:: Exercise material ::

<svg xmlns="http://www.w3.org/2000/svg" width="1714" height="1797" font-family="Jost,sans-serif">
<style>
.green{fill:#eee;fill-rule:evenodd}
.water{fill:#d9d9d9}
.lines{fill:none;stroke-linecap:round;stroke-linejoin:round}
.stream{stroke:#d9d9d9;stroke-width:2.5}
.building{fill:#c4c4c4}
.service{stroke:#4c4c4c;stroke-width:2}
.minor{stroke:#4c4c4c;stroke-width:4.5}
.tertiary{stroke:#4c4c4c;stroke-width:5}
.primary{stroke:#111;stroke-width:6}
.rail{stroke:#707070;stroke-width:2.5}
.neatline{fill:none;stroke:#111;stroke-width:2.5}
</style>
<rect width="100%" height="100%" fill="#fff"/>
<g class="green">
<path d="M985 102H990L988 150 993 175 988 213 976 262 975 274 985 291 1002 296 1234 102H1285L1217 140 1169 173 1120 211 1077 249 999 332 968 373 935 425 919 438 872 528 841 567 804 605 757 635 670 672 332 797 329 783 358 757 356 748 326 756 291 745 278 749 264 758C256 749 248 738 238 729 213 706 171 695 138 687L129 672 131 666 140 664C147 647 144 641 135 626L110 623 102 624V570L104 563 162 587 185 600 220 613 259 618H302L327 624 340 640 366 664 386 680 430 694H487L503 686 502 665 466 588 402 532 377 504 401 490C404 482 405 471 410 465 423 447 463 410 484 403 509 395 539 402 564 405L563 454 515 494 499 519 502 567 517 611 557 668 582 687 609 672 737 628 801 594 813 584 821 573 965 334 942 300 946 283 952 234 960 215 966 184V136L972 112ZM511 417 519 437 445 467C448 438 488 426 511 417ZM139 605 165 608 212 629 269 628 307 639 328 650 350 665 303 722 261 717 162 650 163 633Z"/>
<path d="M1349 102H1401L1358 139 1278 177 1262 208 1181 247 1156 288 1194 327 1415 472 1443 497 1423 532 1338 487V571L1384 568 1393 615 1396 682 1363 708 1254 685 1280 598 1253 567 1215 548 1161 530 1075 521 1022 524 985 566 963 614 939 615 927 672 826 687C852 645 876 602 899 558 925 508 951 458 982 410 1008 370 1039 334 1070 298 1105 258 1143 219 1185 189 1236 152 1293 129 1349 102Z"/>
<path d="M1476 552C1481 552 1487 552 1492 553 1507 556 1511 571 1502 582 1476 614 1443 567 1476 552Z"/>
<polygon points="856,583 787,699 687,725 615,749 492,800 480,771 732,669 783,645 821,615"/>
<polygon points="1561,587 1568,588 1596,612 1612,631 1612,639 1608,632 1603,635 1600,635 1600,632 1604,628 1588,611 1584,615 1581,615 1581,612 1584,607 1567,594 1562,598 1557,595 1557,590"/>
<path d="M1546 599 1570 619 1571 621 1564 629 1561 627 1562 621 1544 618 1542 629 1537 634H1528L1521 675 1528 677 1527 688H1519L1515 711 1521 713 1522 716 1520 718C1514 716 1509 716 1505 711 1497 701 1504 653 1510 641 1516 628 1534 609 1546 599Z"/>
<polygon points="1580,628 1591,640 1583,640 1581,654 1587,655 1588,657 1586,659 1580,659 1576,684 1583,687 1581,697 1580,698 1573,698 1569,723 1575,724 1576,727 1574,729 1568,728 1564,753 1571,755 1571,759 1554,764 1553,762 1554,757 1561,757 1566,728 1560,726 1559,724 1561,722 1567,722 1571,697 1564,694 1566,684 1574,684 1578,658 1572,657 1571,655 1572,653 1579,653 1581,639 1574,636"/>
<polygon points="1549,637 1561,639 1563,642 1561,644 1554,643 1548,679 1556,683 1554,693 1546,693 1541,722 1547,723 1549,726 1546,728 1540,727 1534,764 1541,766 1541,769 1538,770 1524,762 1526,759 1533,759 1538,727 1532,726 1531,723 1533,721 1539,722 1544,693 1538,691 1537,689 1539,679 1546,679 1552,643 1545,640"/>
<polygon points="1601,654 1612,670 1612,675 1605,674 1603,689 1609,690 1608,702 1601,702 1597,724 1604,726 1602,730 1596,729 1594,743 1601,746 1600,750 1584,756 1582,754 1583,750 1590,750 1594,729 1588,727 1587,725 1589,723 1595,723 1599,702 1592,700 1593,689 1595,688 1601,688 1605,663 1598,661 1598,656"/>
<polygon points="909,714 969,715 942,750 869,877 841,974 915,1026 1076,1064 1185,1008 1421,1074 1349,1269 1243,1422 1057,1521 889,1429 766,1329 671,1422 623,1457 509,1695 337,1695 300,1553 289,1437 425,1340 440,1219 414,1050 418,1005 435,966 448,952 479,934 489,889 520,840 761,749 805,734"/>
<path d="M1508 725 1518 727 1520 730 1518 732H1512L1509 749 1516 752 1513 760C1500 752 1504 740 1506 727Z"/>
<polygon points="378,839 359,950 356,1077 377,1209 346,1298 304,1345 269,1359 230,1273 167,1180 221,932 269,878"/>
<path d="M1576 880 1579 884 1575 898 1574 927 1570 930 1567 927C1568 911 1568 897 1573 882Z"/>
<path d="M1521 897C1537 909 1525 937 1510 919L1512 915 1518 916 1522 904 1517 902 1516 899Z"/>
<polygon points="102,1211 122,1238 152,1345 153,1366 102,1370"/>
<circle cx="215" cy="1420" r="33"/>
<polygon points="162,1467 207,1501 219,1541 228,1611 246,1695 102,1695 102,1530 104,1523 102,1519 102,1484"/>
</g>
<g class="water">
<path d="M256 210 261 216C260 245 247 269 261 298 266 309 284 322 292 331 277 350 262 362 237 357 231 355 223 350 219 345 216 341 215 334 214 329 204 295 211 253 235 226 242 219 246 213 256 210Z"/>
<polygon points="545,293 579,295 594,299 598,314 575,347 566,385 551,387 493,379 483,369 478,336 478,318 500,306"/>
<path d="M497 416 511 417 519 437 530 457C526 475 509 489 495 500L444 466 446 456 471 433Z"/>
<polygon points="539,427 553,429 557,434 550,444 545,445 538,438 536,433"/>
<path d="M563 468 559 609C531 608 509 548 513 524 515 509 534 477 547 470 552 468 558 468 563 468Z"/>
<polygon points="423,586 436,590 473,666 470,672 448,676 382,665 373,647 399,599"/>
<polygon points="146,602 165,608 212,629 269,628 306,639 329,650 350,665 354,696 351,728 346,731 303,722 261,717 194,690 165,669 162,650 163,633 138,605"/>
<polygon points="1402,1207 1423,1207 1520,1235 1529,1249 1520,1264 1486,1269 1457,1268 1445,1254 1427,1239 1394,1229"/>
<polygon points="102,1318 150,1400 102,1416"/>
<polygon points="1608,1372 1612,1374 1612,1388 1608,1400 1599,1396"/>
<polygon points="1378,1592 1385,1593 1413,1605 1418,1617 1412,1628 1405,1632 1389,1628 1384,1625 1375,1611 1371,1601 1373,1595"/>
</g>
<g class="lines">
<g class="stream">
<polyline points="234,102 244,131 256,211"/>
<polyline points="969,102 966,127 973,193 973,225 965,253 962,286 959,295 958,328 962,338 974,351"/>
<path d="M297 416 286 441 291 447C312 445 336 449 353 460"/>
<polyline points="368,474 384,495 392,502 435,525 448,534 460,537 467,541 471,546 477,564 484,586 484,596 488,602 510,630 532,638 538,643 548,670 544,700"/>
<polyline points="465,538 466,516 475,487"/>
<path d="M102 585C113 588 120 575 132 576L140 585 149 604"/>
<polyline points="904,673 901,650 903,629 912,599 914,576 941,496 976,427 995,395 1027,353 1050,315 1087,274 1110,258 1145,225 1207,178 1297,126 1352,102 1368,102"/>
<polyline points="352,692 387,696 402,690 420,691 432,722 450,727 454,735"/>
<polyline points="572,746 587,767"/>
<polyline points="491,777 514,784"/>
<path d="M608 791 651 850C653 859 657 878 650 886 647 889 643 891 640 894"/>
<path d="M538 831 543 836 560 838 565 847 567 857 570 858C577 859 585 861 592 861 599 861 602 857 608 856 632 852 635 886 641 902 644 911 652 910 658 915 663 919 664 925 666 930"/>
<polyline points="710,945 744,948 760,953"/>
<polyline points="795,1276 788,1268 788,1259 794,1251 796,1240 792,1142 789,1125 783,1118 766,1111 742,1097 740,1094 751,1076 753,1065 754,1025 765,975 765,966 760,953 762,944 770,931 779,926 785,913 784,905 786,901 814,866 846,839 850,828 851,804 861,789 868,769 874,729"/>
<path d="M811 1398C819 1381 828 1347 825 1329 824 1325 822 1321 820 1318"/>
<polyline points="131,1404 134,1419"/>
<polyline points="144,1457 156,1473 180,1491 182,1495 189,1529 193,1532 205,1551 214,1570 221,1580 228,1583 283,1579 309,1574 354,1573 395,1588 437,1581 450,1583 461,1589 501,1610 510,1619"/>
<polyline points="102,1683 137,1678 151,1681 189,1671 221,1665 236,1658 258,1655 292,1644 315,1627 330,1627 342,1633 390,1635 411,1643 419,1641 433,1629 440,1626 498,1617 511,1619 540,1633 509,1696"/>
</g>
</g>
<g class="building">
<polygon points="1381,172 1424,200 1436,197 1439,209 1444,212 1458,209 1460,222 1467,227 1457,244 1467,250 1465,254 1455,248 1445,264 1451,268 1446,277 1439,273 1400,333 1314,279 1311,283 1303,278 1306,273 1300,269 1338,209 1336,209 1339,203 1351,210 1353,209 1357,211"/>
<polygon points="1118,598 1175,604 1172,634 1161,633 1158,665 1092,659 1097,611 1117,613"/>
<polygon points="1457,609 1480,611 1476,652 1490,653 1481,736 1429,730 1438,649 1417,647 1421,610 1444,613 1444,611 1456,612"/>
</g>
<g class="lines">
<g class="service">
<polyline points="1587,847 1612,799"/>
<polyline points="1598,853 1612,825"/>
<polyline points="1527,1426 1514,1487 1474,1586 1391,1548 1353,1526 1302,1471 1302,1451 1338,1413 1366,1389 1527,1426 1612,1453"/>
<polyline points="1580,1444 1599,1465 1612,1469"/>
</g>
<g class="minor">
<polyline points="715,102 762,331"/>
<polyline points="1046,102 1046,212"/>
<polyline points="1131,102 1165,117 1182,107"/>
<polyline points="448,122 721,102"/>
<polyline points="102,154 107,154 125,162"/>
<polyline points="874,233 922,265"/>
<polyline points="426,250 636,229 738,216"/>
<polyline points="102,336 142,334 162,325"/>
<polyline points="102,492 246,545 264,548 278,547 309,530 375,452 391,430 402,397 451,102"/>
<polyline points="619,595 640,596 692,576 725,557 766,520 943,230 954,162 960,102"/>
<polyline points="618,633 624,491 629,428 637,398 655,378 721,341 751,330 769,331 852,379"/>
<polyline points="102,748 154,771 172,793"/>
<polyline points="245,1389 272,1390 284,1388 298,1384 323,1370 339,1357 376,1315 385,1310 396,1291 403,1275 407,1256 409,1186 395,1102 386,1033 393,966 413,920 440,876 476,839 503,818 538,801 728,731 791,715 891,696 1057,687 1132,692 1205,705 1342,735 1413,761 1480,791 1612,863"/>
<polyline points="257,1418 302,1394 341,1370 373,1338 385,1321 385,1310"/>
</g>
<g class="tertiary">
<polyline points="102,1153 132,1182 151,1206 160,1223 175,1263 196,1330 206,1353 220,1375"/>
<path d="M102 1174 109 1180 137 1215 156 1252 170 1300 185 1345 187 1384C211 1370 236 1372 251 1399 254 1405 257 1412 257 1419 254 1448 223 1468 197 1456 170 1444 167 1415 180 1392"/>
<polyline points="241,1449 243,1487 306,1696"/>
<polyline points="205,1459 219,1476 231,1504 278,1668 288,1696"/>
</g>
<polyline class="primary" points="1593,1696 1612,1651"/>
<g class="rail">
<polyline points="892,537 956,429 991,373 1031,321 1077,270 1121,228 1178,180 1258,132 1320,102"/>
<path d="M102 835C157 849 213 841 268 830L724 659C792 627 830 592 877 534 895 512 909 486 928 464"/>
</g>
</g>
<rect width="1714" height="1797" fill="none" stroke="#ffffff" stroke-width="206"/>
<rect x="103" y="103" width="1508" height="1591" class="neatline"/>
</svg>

:::

§ **Work request**: Look through the listing and extract every line with "rail" in it.

§ **Answer box**:
.rail{stroke:#707070;stroke-width:2.5}
<g class="rail">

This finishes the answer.